1. Spelling errors in the first two lines

“Proffesional” in a title is a rejection in one word. Run a real spell check, and remember standard checkers skip ALL-CAPS headings, where typos love to hide.

2. Broken hyphenation from copy-paste

Text imported from an old PDF often carries line-wrap artifacts: “Target- driven”, with a stray space after the hyphen. Both words pass spell check; the sentence still reads broken. Grammar-level checking or a careful read catches it.

3. Keyword-stuffed skill lists

Forty skills, half of them generic words like “get” and “growth” pasted from a job ad, weaken the eight that matter. Every skill should survive the question: would I defend this in an interview?

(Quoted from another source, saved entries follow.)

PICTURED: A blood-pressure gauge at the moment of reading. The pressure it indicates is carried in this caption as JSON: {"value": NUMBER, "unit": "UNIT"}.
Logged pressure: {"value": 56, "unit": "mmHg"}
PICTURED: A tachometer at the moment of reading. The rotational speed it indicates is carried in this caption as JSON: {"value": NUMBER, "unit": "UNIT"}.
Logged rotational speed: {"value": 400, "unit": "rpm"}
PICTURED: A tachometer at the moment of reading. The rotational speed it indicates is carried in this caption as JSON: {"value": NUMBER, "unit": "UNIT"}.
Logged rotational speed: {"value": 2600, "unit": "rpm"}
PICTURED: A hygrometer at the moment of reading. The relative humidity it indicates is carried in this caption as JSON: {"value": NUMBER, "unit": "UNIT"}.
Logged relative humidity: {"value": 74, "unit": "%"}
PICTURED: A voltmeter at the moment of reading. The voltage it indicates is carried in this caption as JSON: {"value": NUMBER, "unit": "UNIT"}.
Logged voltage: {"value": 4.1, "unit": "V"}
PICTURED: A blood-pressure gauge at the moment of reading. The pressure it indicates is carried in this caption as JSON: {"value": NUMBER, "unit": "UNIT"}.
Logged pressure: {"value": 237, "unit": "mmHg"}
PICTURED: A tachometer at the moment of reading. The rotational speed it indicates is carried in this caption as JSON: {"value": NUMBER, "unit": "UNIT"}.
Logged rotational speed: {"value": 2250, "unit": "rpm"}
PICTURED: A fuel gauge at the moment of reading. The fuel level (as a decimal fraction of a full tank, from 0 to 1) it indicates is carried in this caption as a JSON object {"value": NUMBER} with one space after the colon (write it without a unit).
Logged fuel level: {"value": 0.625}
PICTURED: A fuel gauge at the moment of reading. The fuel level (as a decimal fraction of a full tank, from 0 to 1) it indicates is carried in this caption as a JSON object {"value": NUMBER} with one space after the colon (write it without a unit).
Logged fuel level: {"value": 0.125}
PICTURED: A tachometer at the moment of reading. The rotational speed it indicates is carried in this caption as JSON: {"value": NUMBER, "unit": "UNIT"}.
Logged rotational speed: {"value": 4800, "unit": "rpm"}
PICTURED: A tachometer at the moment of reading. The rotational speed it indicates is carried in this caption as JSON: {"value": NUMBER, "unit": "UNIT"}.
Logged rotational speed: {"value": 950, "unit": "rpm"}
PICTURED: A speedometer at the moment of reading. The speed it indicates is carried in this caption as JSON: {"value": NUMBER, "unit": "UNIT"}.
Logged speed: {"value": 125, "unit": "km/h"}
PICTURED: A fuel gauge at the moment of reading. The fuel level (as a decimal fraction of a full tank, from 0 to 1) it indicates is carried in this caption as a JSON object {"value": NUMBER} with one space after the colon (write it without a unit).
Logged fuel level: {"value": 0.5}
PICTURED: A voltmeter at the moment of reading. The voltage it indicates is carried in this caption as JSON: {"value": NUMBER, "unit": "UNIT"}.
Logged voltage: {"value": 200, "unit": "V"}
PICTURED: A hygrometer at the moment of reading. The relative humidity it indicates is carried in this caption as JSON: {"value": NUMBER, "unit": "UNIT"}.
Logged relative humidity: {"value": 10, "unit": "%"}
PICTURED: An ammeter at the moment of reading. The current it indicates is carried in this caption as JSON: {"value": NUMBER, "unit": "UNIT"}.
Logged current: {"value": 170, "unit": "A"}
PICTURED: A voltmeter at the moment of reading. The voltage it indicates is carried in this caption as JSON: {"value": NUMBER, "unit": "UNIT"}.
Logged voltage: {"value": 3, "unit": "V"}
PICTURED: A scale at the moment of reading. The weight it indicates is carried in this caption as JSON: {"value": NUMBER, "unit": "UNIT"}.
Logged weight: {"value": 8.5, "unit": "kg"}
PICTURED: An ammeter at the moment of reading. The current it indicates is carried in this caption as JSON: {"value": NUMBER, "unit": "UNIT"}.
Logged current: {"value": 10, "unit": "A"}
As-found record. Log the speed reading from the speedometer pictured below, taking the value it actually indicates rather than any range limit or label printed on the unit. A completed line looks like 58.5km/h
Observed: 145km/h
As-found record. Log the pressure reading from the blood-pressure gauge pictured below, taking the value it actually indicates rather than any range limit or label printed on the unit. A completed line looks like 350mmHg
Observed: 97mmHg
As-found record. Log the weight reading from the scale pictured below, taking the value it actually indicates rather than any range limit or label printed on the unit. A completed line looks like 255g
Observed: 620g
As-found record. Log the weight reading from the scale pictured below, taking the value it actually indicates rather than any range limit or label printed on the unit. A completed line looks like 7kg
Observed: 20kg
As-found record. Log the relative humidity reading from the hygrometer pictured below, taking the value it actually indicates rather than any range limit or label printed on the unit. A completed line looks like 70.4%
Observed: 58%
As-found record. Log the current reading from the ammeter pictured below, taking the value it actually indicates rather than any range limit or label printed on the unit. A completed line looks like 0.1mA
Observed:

4. Bullets without numbers

“Responsible for sales” says nothing. “Signed 20+ venue partners in year one” wins interviews. If a bullet has no number, ask it why.

5. Inconsistent dates and formats

“Jul 2025 – Present” in one entry and “2023-current” in another reads as carelessness. Pick one format; a good template enforces it for you.

6. The wrong file

“resume_final_v3_ACTUAL.docx” as a filename, or a Word file with tracked changes still on. Export a clean PDF named Firstname-Lastname-Resume.pdf.

7. Hidden text tricks

White-text keywords are visible the moment an ATS converts your PDF, the recruiter reads your keyword dump verbatim. There is no version of this that helps you.